Distributors Provide a Valuable Function
So much has been written and even more said throughout the years about the “Three Tier” system in our industry.
The lines have blurred over the years, most recently due to the Internet and operators buying from many other sources. Bigger operators became “national accounts” and had the opportunity to bypass distribution and deal directly with manufacturers.
Some distributors brought it on themselves by getting into manufacturing and being operators as well. It’s about opportunity; it’s about survival. Make hay when the sun shines.
There were distributors who got out of operating as their distributorships grew so that they did not directly compete with their customers for locations. Then, as their distributorships shrank, they went back into operating. I’m sure many scenarios that played out this way have been covered in RePlay over the last three decades.
Let’s face it: Our industry today is very different than what it was a few years ago. Think about the impossibility of enforcing distribution territories in the Internet era. How would manufacturers enforce rules about who could sell what games where? The days of manufacturers climbing behind games on location to get serial numbers is almost all gone. Imagine a manufacturer “protecting” a territory for a distributor?

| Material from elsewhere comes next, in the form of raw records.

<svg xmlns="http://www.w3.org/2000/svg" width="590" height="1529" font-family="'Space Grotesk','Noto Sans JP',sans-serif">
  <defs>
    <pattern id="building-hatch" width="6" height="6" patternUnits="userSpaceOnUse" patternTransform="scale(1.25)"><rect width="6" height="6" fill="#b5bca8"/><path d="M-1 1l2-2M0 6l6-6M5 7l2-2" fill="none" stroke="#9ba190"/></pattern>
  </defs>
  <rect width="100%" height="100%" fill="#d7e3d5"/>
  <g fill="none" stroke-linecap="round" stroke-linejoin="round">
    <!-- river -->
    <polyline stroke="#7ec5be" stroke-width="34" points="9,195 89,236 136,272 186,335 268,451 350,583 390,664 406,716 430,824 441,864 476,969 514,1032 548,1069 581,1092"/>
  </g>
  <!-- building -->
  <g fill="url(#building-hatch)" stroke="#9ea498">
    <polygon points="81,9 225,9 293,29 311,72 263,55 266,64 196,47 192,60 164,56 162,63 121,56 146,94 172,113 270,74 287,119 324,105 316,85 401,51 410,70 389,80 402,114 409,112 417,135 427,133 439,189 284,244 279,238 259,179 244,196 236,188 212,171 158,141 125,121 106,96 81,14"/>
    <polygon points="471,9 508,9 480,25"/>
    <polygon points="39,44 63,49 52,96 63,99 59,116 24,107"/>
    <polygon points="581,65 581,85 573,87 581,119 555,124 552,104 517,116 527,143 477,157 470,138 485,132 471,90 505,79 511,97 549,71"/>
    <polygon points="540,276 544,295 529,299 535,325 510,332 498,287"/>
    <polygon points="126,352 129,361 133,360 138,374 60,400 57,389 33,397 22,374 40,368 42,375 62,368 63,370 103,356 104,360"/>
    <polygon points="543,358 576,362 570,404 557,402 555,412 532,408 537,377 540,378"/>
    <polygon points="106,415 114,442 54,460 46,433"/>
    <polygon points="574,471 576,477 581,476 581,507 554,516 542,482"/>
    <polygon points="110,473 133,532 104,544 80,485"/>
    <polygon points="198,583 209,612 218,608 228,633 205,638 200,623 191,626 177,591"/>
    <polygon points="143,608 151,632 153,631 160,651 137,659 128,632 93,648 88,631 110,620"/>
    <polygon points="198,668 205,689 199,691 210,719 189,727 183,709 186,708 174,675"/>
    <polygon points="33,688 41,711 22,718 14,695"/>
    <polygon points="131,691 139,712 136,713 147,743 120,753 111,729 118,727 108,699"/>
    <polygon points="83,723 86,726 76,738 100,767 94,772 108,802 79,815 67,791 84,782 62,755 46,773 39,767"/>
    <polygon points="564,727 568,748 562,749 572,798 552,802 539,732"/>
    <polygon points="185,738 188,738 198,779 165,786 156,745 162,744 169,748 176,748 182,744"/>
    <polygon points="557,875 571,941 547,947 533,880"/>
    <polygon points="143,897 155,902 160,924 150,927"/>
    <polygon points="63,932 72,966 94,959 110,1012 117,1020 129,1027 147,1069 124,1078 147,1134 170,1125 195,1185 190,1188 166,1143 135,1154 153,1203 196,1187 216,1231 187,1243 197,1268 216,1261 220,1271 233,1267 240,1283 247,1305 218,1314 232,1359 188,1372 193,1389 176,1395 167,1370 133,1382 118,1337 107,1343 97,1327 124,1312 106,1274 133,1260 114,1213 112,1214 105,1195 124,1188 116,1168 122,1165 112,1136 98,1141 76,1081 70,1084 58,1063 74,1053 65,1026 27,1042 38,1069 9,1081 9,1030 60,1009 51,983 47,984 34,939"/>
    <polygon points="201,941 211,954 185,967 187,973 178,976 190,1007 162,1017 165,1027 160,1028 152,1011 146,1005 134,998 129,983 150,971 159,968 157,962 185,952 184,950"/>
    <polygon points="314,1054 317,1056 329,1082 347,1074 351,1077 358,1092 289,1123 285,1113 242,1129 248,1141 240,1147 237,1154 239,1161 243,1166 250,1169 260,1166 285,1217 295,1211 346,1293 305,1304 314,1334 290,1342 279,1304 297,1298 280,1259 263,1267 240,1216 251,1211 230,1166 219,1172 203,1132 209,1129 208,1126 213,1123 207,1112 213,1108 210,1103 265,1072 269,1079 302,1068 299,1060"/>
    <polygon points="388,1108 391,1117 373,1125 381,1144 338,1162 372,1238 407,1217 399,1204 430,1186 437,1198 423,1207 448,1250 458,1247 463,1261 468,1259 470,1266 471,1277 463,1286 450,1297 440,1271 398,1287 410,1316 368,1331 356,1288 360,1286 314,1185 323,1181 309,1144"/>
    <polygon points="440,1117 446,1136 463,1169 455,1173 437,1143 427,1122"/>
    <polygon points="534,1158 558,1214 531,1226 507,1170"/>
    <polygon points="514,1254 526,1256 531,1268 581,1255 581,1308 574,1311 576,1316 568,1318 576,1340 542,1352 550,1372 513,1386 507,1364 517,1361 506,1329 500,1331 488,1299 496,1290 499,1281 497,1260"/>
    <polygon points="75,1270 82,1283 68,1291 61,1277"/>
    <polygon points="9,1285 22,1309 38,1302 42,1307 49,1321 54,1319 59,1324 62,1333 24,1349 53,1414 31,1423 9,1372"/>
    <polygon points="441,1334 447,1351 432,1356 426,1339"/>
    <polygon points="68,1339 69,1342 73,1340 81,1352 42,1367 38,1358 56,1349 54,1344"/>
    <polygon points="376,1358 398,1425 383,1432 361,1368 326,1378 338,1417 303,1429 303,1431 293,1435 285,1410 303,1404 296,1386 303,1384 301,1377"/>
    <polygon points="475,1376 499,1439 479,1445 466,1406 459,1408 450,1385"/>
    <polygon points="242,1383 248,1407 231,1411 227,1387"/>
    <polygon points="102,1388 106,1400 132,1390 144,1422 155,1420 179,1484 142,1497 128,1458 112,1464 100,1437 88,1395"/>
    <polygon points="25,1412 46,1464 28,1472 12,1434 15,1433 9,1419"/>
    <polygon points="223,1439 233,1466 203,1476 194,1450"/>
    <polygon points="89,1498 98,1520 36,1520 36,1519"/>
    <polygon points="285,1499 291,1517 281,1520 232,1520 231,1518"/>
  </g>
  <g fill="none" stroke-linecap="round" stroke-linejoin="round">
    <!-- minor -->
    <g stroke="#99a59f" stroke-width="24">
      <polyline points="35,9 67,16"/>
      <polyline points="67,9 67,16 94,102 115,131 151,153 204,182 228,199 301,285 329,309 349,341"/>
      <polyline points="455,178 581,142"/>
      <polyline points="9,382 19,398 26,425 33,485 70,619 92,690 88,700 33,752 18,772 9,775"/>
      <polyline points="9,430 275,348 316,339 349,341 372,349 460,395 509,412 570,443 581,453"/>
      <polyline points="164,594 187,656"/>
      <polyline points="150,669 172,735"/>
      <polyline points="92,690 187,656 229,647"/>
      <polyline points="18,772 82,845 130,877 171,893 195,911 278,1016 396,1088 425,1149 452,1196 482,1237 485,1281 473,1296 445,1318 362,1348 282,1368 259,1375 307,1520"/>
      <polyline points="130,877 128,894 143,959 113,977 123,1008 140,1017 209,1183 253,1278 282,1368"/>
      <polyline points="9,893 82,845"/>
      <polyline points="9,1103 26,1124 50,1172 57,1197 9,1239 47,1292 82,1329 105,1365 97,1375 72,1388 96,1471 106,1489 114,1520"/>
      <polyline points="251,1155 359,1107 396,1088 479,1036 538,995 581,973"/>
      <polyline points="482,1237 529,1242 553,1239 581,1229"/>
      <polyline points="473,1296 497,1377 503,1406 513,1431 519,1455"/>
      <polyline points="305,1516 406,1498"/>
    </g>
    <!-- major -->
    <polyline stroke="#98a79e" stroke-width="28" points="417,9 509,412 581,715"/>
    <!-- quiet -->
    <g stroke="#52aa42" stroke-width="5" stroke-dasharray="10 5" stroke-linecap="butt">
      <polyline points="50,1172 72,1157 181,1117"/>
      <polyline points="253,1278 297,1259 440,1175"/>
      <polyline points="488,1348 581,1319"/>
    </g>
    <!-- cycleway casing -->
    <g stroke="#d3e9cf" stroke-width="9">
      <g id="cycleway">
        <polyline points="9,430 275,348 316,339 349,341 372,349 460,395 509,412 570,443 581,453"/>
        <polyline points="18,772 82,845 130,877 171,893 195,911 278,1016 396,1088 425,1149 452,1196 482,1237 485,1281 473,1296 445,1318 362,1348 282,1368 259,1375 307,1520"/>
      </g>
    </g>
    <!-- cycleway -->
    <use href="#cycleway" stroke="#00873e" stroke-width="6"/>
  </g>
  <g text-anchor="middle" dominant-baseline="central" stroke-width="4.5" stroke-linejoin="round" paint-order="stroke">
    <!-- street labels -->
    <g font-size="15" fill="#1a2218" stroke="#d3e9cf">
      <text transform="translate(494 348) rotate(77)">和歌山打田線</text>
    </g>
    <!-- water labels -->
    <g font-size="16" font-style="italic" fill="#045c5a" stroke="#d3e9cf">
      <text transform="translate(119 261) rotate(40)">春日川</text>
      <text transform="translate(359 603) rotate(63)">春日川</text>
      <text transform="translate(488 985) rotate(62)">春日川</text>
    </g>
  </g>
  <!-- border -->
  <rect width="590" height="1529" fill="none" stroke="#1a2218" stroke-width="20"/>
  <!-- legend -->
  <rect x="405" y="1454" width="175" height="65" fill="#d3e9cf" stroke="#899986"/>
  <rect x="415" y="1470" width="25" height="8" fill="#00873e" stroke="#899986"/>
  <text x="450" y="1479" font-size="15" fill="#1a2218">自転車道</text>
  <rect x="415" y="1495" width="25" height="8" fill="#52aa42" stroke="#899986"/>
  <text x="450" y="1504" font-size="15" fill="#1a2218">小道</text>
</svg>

Operators are people too, and people buy based on the best price, the best service and the best relationship, not based on what manufacturer is protecting what territory, usually for a weak distributor.
Then, there is the very sticky question of sales tax. Generally speaking, the end user pays sales tax. If the selling distributor has no physical presence in the state, he may not be obligated to collect sales tax in that state so the burden to pay the tax is on the buyer. This issue is getting more sunlight as each state is looking under rocks for lost revenue.
In my manufacturing company I would love to see customers from that state or country buy from that authorized distributor. Most times they do; sometimes they don’t.
If you are in Europe and your Euro is worth $1.36, everything in the U.S. is on sale at a discount. It’s easy for European customers to want to buy from U.S. distributors instead of their local distributors.
I guess thinking about it all, we have the return of the good old Wild West. But the thing to remember for everyone is how much value distributors provide. Typically they stock replacement parts, have a service department, offer advice on what equipment to buy and how to finance it. They take trades of older equipment, they pickup, deliver and support the manufacturer’s equipment they sell. Distributors provide a very valuable function with boots on the ground for manufacturers.
The trend is that many retail stores will close and give way to Amazon.com type of sales. Golfers go to a store to check out golf clubs and be fitted; then they go online and order from some discount source. It’s the same with electronics and almost everything else. It’s called “showrooming,” and it is a growing phenomenon. Brick and mortar stores of all kinds will need to find better ways to deal with this problem.
There is not much that can replace relationships. There are bonds built over time with trust and support from distributor who help operators build and grow their businesses. That is rewarded with loyalty and continued mutual business interest and growth.